Facebook (and Twitter) are now the means by which many people share content online.

And all of that is true.

But none of it means that Facebook is killing Google.

To get a quick reality check on whether Facebook is killing Google, all you need to do is glance at these two numbers:

$40 Billion
$4 Billion

What are those two numbers?

Those are the approximate revenue numbers for 2011 for Google and Facebook respectively.

Google’s 2011 revenue will be about $40 billion, Facebook’s will be about $4 billion. Google, in other words, is 10-times Facebook’s size.

But, but, but, you say…

Google is still 10-times Facebook’s size because Facebook is just in the early stages of generating revenue. When Facebook gets its revenue engines really cranking, it will blow past Google in no time.

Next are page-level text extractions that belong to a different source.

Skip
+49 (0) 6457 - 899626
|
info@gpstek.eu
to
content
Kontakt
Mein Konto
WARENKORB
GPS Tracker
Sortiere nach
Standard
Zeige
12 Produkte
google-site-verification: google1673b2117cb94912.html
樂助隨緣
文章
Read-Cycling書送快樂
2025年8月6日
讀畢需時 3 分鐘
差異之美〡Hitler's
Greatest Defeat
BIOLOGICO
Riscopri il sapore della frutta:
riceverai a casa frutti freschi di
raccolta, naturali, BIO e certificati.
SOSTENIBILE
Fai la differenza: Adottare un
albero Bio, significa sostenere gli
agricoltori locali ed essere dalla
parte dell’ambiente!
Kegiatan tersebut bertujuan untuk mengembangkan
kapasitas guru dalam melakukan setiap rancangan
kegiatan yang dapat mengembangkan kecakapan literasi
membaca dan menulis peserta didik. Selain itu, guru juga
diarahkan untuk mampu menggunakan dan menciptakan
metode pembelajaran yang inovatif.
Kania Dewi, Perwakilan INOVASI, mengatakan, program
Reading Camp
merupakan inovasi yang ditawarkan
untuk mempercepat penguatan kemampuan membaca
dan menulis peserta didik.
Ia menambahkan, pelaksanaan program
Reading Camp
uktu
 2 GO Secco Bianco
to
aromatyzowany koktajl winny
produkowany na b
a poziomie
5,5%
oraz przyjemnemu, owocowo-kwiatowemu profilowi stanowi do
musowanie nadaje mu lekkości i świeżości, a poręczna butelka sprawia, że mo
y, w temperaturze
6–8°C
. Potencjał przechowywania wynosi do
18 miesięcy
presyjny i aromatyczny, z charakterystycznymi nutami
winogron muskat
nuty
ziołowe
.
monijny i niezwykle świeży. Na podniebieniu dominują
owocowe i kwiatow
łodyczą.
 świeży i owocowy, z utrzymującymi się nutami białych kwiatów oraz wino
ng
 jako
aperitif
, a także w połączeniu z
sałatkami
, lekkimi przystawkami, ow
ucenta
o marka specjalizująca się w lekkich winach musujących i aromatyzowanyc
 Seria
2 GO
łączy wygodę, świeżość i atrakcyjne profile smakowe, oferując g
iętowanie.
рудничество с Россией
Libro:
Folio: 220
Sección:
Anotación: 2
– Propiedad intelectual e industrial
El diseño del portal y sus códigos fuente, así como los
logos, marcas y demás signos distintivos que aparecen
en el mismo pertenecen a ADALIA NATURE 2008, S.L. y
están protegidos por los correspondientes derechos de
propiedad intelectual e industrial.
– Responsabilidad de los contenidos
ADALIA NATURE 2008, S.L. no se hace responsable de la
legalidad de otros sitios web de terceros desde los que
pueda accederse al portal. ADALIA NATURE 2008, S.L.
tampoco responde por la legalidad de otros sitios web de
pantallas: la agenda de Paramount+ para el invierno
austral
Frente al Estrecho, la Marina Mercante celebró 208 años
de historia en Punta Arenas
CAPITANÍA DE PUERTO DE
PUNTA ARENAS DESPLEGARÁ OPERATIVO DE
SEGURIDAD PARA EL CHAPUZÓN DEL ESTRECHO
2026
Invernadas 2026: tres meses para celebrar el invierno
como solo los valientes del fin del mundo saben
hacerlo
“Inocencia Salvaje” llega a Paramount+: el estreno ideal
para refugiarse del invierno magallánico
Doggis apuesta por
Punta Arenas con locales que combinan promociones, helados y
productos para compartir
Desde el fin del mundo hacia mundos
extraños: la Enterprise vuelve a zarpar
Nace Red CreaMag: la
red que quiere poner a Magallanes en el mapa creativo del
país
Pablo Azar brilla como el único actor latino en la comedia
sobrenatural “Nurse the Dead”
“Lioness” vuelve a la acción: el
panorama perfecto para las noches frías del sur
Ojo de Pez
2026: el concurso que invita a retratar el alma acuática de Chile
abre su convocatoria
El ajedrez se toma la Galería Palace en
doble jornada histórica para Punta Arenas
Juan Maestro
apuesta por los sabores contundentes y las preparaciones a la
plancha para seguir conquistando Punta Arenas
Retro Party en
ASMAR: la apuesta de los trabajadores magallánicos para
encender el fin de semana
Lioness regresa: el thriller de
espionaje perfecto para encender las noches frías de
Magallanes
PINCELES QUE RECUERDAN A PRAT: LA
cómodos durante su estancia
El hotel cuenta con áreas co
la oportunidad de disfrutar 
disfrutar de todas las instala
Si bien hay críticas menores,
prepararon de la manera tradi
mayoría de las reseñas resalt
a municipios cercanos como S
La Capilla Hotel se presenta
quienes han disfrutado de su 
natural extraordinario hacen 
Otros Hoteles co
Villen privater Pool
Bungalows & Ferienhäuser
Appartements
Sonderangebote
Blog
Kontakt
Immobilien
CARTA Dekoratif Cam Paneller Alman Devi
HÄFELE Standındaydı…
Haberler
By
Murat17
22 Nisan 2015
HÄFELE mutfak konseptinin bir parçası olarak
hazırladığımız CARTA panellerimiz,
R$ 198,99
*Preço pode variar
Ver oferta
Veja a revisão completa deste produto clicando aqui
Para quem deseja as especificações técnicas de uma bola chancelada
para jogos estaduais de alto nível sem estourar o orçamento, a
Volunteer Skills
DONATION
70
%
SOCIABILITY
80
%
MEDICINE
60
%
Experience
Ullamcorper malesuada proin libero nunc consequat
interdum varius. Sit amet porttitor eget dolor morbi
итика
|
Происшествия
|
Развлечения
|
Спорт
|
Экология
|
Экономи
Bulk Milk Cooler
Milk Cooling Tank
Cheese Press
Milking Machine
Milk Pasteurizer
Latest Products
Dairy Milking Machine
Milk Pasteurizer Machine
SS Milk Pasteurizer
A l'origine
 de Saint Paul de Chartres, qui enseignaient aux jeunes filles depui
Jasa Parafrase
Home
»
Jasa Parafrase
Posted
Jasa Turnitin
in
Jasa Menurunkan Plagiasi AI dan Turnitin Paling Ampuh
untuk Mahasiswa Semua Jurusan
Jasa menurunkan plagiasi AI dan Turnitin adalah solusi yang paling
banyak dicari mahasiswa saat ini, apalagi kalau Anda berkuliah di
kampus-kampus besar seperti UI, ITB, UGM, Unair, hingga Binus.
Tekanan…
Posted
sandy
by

No, it won’t. Not unless it figures out a way to insert itself between consumers who want to buy specific products and companies that make and sell those specific products, the way Google has.

If Facebook builds a products and services search engine, for example, and somehow captures a huge amount of Google’s global search share then, yes, Facebook will in fact be “killing” Google.

Until then, all the “time spent” and “pageviews” and “users” metrics are pretty much irrelevant.

Why?

Because as the current revenue levels for both companies are demonstrating, search is a vastly better advertising product than social networking.

Vastly better.

So much better, in fact, that, when it comes to head-to-head business competition, the two companies aren’t yet even in the same league.

And why is search such a better business than social networking?

Because search is the best advertising product in the history of the world.

Social networking, meanwhile, is a relatively lousy advertising product (relatively).